One of the biggest exoplanets ever to be discovered in a double-star (binary) system could have moons "suitable for life as we know it", scientists have said. Although these potential moons have yet to be discovered, their position within the habitable zone of the solar system means they could host alien life.

The planet Kepler-1647b, is a gas giant located 3,700 light years away. It is also known as a circumbinary planet, or 'Tatooine' planet, because it orbits two stars (like Luke Skywalker's home planet in Star Wars).

Scientists at the San Diego State University and Nasa's Goddard Space Flight Centre presented their discovery at a meeting of the American Astronomical Society, while a research paper on Kepler-1647b has been accepted for publication in the Astrophysical Journal.

As with other exoplanets, Kepler-1647 b was discovered by measuring dips in the brightness of the stars – indicating something large is passing in front of it and blocking out some of the light. However, finding exoplanets orbiting two stars is difficult: "The transits are not regularly spaced in time and they can vary in duration and even depth," study co-author William Welsh explained.

Kepler-1647 b
Comparison of the relative sizes of other Kepler circumbinary planets Lynette Cook

A transit of Kepler-1647b was first noticed in 2011, but it was several years before another could be recorded to confirm its presence. Eventually, however, researchers were able to identify the planet and work out its mass and radius.
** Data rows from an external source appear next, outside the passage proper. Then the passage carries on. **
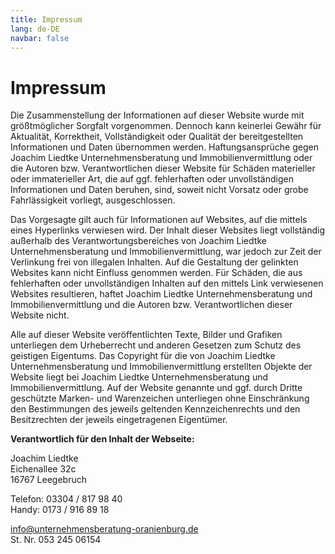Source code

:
 ```yaml
---
title: Impressum
lang: de-DE
navbar: false
---
```


# Impressum

Die Zusammenstellung der Informationen auf dieser Website wurde mit größtmöglicher Sorgfalt vorgenommen. Dennoch kann keinerlei Gewähr für Aktualität, Korrektheit, Vollständigkeit oder Qualität der bereitgestellten Informationen und Daten übernommen werden. Haftungsansprüche gegen Joachim Liedtke Unternehmensberatung und Immobilienvermittlung oder die Autoren bzw. Verantwortlichen dieser Website für Schäden materieller oder immaterieller Art, die auf ggf. fehlerhaften oder unvollständigen Informationen und Daten beruhen, sind, soweit nicht Vorsatz oder grobe Fahrlässigkeit vorliegt, ausgeschlossen.

Das Vorgesagte gilt auch für Informationen auf Websites, auf die mittels eines Hyperlinks verwiesen wird. Der Inhalt dieser Websites liegt vollständig außerhalb des Verantwortungsbereiches von Joachim Liedtke Unternehmensberatung und Immobilienvermittlung, war jedoch zur Zeit der Verlinkung frei von illegalen Inhalten. Auf die Gestaltung der gelinkten Websites kann nicht Einfluss genommen werden. Für Schäden, die aus fehlerhaften oder unvollständigen Inhalten auf den mittels Link verwiesenen Websites resultieren, haftet Joachim Liedtke Unternehmensberatung und Immobilienvermittlung und die Autoren bzw. Verantwortlichen dieser Website nicht.

Alle auf dieser Website veröffentlichten Texte, Bilder und Grafiken unterliegen dem Urheberrecht und anderen Gesetzen zum Schutz des geistigen Eigentums. Das Copyright für die von Joachim Liedtke Unternehmensberatung und Immobilienvermittlung erstellten Objekte der Website liegt bei Joachim Liedtke Unternehmensberatung und Immobilienvermittlung. Auf der Website genannte und ggf. durch Dritte geschützte Marken- und Warenzeichen unterliegen ohne Einschränkung den Bestimmungen des jeweils geltenden Kennzeichenrechts und den Besitzrechten der jeweils eingetragenen Eigentümer.

**Verantwortlich für den Inhalt der Webseite:**

Joachim Liedtke<br>
Eichenallee 32c<br>
16767 Leegebruch<br>
 
Telefon: 03304 / 817 98 40<br>
Handy: 0173 / 916 89 18
 
info@unternehmensberatung-oranienburg.de<br>
St. Nr.     053 245 06154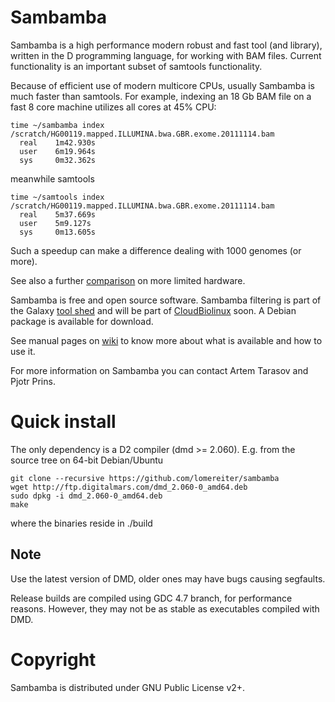 # Sambamba

Sambamba is a high performance modern robust and fast tool (and
library), written in the D programming language, for working
with BAM files.  Current functionality is an important subset of
samtools functionality. 

Because of efficient use of modern multicore CPUs, usually Sambamba is much faster
than samtools. For example, indexing an 18 Gb BAM file on a fast 8 core
machine utilizes all cores at 45% CPU:

    time ~/sambamba index /scratch/HG00119.mapped.ILLUMINA.bwa.GBR.exome.20111114.bam            
      real    1m42.930s
      user    6m19.964s
      sys     0m32.362s

meanwhile samtools

    time ~/samtools index /scratch/HG00119.mapped.ILLUMINA.bwa.GBR.exome.20111114.bam 
      real    5m37.669s
      user    5m9.127s
      sys     0m13.605s

Such a speedup can make a difference dealing with 1000 genomes (or more).

See also a further
[comparison](https://github.com/lomereiter/sambamba/wiki/Comparison-with-samtools)
on more limited hardware.

Sambamba is free and open source software. Sambamba filtering is part of the Galaxy [tool
shed](http://toolshed.g2.bx.psu.edu/repos/lomereiter/sambamba_filter)
and will be part of [CloudBiolinux](http://cloudbiolinux.org/) soon.
A Debian package is available for download.

See manual pages on [wiki](https://github.com/lomereiter/sambamba/wiki) to know more about 
what is available and how to use it.

For more information on Sambamba you can contact Artem Tarasov and Pjotr Prins.

# Quick install

The only dependency is a D2 compiler (dmd >= 2.060). E.g. from the source
tree on 64-bit Debian/Ubuntu

    git clone --recursive https://github.com/lomereiter/sambamba
    wget http://ftp.digitalmars.com/dmd_2.060-0_amd64.deb
    sudo dpkg -i dmd_2.060-0_amd64.deb
    make

where the binaries reside in ./build

## Note

Use the latest version of DMD, older ones may have bugs causing segfaults.

Release builds are compiled using GDC 4.7 branch, for performance reasons.
However, they may not be as stable as executables compiled with DMD.

# Copyright

Sambamba is distributed under GNU Public License v2+.
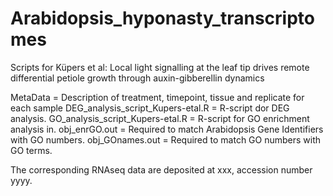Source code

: # Arabidopsis_hyponasty_transcriptomes
Scripts for Küpers et al: Local light signalling at the leaf tip drives remote differential petiole growth through auxin-gibberellin dynamics

MetaData = Description of treatment, timepoint, tissue and replicate for each sample
DEG_analysis_script_Kupers-etal.R = R-script dor DEG analysis.
GO_analysis_script_Kupers-etal.R = R-script for GO enrichment analysis in.
obj_enrGO.out = Required to match Arabidopsis Gene Identifiers with GO numbers.
obj_GOnames.out = Required to match GO numbers with GO terms.

The corresponding RNAseq data are deposited at xxx, accession number yyyy.
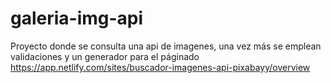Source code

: # galeria-img-api
Proyecto donde se consulta una api de imagenes, una vez más se emplean validaciones y un generador para el páginado
https://app.netlify.com/sites/buscador-imagenes-api-pixabayy/overview
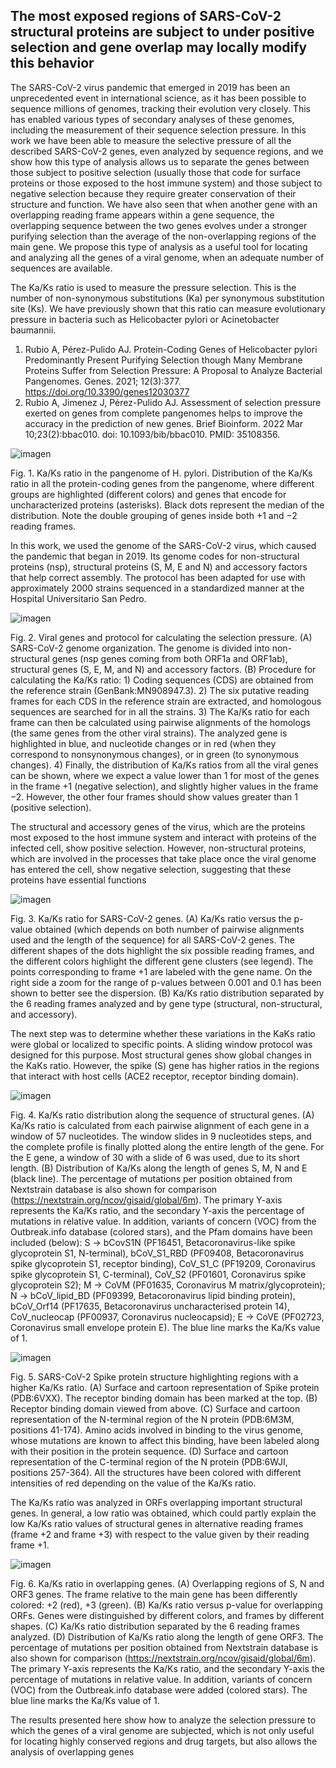 ## The most exposed regions of SARS-CoV-2 structural proteins are subject to under positive selection and gene overlap may locally modify this behavior

The SARS-CoV-2 virus pandemic that emerged in 2019 has been an unprecedented event in international science, as it has been possible to sequence millions of genomes, tracking their evolution very closely. This has enabled various types of secondary analyses of these genomes, including the measurement of their sequence selection pressure. In this work we have been able to measure the selective pressure of all the described SARS-CoV-2 genes, even analyzed by sequence regions, and we show how this type of analysis allows us to separate the genes between those subject to positive selection (usually those that code for surface proteins or those exposed to the host immune system) and those subject to negative selection because they require greater conservation of their structure and function. We have also seen that when another gene with an overlapping reading frame appears within a gene sequence, the overlapping sequence between the two genes evolves under a stronger purifying selection than the average of the non-overlapping regions of the main gene. We propose this type of analysis as a useful tool for locating and analyzing all the genes of a viral genome, when an adequate number of sequences are available. 

The Ka/Ks ratio is used to measure the pressure selection. This is the number of non-synonymous substitutions (Ka) per synonymous substitution site (Ks). We have previously shown that this ratio can measure evolutionary pressure in bacteria such as Helicobacter pylori or Acinetobacter baumannii. 

1. Rubio A, Pérez-Pulido AJ. Protein-Coding Genes of Helicobacter pylori Predominantly Present Purifying Selection though Many Membrane Proteins Suffer from Selection Pressure: A Proposal to Analyze Bacterial Pangenomes. Genes. 2021; 12(3):377. https://doi.org/10.3390/genes12030377
2. Rubio A, Jimenez J, Pérez-Pulido AJ. Assessment of selection pressure exerted on genes from complete pangenomes helps to improve the accuracy in the prediction of new genes. Brief Bioinform. 2022 Mar 10;23(2):bbac010. doi: 10.1093/bib/bbac010. PMID: 35108356.

![imagen](https://github.com/arubval/JABI2023/assets/84905997/60969944-f414-47f3-bbce-d4e7794542af)

Fig. 1. Ka/Ks ratio in the pangenome of H. pylori. Distribution of the Ka/Ks ratio in all the protein-coding genes from the pangenome, where different groups are highlighted (different colors) and genes that encode for uncharacterized proteins (asterisks). Black dots represent the median of the distribution. Note the double grouping of genes inside both +1 and −2 reading frames.

In this work, we used the genome of the SARS-CoV-2 virus, which caused the pandemic that began in 2019. Its genome codes for non-structural proteins (nsp), structural proteins (S, M, E and N) and accessory factors that help correct assembly. The protocol has been adapted for use with approximately 2000 strains sequenced in a standardized manner at the Hospital Universitario San Pedro.

![imagen](https://github.com/arubval/JABI2023/assets/84905997/13522ab7-4517-4130-af7c-f0985ea99f61)

Fig. 2. Viral genes and protocol for calculating the selection pressure. (A) SARS-CoV-2 genome organization. The genome is divided into non-structural genes (nsp genes coming from both ORF1a and ORF1ab), structural genes (S, E, M, and N) and accessory factors. (B) Procedure for calculating the Ka/Ks ratio: 1) Coding sequences (CDS) are obtained from the reference strain (GenBank:MN908947.3). 2) The six putative reading frames for each CDS in the reference strain are extracted, and homologous sequences are searched for in all the strains. 3) The Ka/Ks ratio for each frame can then be calculated using pairwise alignments of the homologs (the same genes from the other viral strains). The analyzed gene is highlighted in blue, and nucleotide changes or in red (when they correspond to nonsynonymous changes), or in green (to synonymous changes). 4) Finally, the distribution of Ka/Ks ratios from all the viral genes can be shown, where we expect a value lower than 1 for most of the genes in the frame +1 (negative selection), and slightly higher values in the frame −2. However, the other four frames should show values greater than 1 (positive selection).

The structural and accessory genes of the virus, which are the proteins most exposed to the host immune system and interact with proteins of the infected cell, show positive selection. However, non-structural proteins, which are involved in the processes that take place once the viral genome has entered the cell, show negative selection, suggesting that these proteins have essential functions

![imagen](https://github.com/arubval/JABI2023/assets/84905997/f2da2344-92fc-444e-90e9-d78f4310a661)

Fig. 3. Ka/Ks ratio for SARS-CoV-2 genes. (A) Ka/Ks ratio versus the p-value obtained (which depends on both number of pairwise alignments used and the length of the sequence) for all SARS-CoV-2 genes. The different shapes of the dots highlight the six possible reading frames, and the different colors highlight the different gene clusters (see legend). The points corresponding to frame +1 are labeled with the gene name. On the right side a zoom for the range of p-values between 0.001 and 0.1 has been shown to better see the dispersion. (B) Ka/Ks ratio distribution separated by the 6 reading frames analyzed and by gene type (structural, non-structural, and accessory).

The next step was to determine whether these variations in the KaKs ratio were global or localized to specific points. A sliding window protocol was designed for this purpose. Most structural genes show global changes in the KaKs ratio. However, the spike (S) gene has higher ratios in the regions that interact with host cells (ACE2 receptor, receptor binding domain).

![imagen](https://github.com/arubval/JABI2023/assets/84905997/55cf1ac7-08ce-4900-a3b7-f8d58bd98765)

Fig. 4. Ka/Ks ratio distribution along the sequence of structural genes. (A) Ka/Ks ratio is calculated from each pairwise alignment of each gene in a window of 57 nucleotides. The window slides in 9 nucleotides steps, and the complete profile is finally plotted along the entire length of the gene. For the E gene, a window of 30 with a slide of 6 was used, due to its short length. (B) Distribution of Ka/Ks along the length of genes S, M, N and E (black line). The percentage of mutations per position obtained from Nextstrain database is also shown for comparison (https://nextstrain.org/ncov/gisaid/global/6m). The primary Y-axis represents the Ka/Ks ratio, and the secondary Y-axis the percentage of mutations in relative value. In addition, variants of concern (VOC) from the Outbreak.info database (colored stars), and the Pfam domains have been included (below): S → bCovS1N (PF16451, Betacoronavirus-like spike glycoprotein S1, N-terminal), bCoV_S1_RBD (PF09408, Betacoronavirus spike glycoprotein S1, receptor binding), CoV_S1_C (PF19209, Coronavirus spike glycoprotein S1, C-terminal), CoV_S2 (PF01601, Coronavirus spike glycoprotein S2); M → CoVM (PF01635, Coronavirus M matrix/glycoprotein); N → bCoV_lipid_BD (PF09399, Betacoronavirus lipid binding protein), bCoV_Orf14 (PF17635, Betacoronavirus uncharacterised protein 14), CoV_nucleocap (PF00937, Coronavirus nucleocapsid); E → CoVE (PF02723, Coronavirus small envelope protein E). The blue line marks the Ka/Ks value of 1.

![imagen](https://github.com/arubval/JABI2023/assets/84905997/e8dcaa4e-f96c-4716-92ad-cf9294eb631f)

Fig. 5. SARS-CoV-2 Spike protein structure highlighting regions with a higher Ka/Ks ratio. (A) Surface and cartoon representation of Spike protein (PDB:6VXX). The receptor binding domain has been marked at the top. (B) Receptor binding domain viewed from above. (C) Surface and cartoon representation of the N-terminal region of the N protein (PDB:6M3M, positions 41-174). Amino acids involved in binding to the virus genome, whose mutations are known to affect this binding, have been labeled along with their position in the protein sequence. (D) Surface and cartoon representation of the C-terminal region of the N protein (PDB:6WJI, positions 257-364). All the structures have been colored with different intensities of red depending on the value of the Ka/Ks ratio.

The Ka/Ks ratio was analyzed in ORFs overlapping important structural genes. In general, a low ratio was obtained, which could partly explain the low Ka/Ks ratio values of structural genes in alternative reading frames (frame +2 and frame +3) with respect to the value given by their reading frame +1.

![imagen](https://github.com/arubval/JABI2023/assets/84905997/d01df8b3-706e-4237-8d05-1ab0483af631)

Fig. 6. Ka/Ks ratio in overlapping genes. (A) Overlapping regions of S, N and ORF3 genes. The frame relative to the main gene has been differently colored: +2 (red), +3 (green). (B) Ka/Ks ratio versus p-value for overlapping ORFs. Genes were distinguished by different colors, and frames by different shapes. (C) Ka/Ks ratio distribution separated by the 6 reading frames analyzed. (D) Distribution of Ka/Ks ratio along the length of gene ORF3. The percentage of mutations per position obtained from Nextstrain database is also shown for comparison (https://nextstrain.org/ncov/gisaid/global/6m). The primary Y-axis represents the Ka/Ks ratio, and the secondary Y-axis the percentage of mutations in relative value. In addition, variants of concern (VOC) from the Outbreak.info database were added (colored stars). The blue line marks the Ka/Ks value of 1.

The results presented here show how to analyze the selection pressure to which the genes of a viral genome are subjected, which is not only useful for locating highly conserved regions and drug targets, but also allows the analysis of overlapping genes

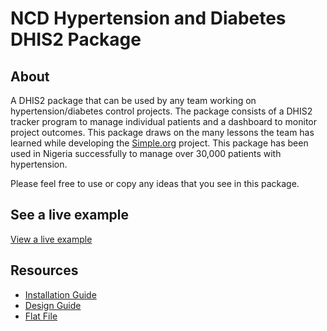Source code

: # NCD Hypertension and Diabetes DHIS2 Package

## About
A DHIS2 package that can be used by any team working on hypertension/diabetes control projects. The package consists of a DHIS2 tracker program to manage individual patients and a dashboard to monitor project outcomes. This package draws on the many lessons the team has learned while developing the [Simple.org](https://simple.org/) project. This package has been used in Nigeria successfully to manage over 30,000 patients with hypertension.

Please feel free to use or copy any ideas that you see in this package.

## See a live example
[View a live example](https://dhis2-htn-dm-demo.simple.org/)

## Resources

- [Installation Guide](doc/installation_guide.md)
- [Design Guide](doc/design_guide.md)
- [Flat File](https://docs.google.com/spreadsheets/d/1Jy31fIP77R7YLQkGnBSxs_iE5XzJ-rYRdqz0wPSbEPw)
It was found to be almost identical to Jupiter, making it one of the largest circumbinary planets every found. Furthermore, the team established it takes some 1,107 days – or just over three years – to orbit its host stars. This is an unusually long orbit for circumbinary planets, which are normally found far closer to their stars.

Kepler-1647 b
Artist impression of Kepler-1647 b transiting the two stars in its solar system. Lynette Cook

The stars around Kepler-1647b orbits are similar to the Sun – one is slightly brighter and the other slightly smaller. The planet is 4.4-billion-years-old (about the same age as Earth) and because of its distance from its stars, Kepler-1647b sits within the habitable zone of the solar system – the region where conditions are right for liquid water to exist (not too hot and not tool cold).

While the planet itself is unsuitable to host life, if it has any large rocky moons – like Jupiter for example, roughly the same size as Earth's own moon – they could provide the conditions right for life. Finding these moons would be extremely challenging, however, with even larger moons having an extremely short transit period.

"Habitability aside, Kepler-1647 b is important because it is the tip of the iceberg of a theoretically predicted population of large, long-period circumbinary planets," Welsh added.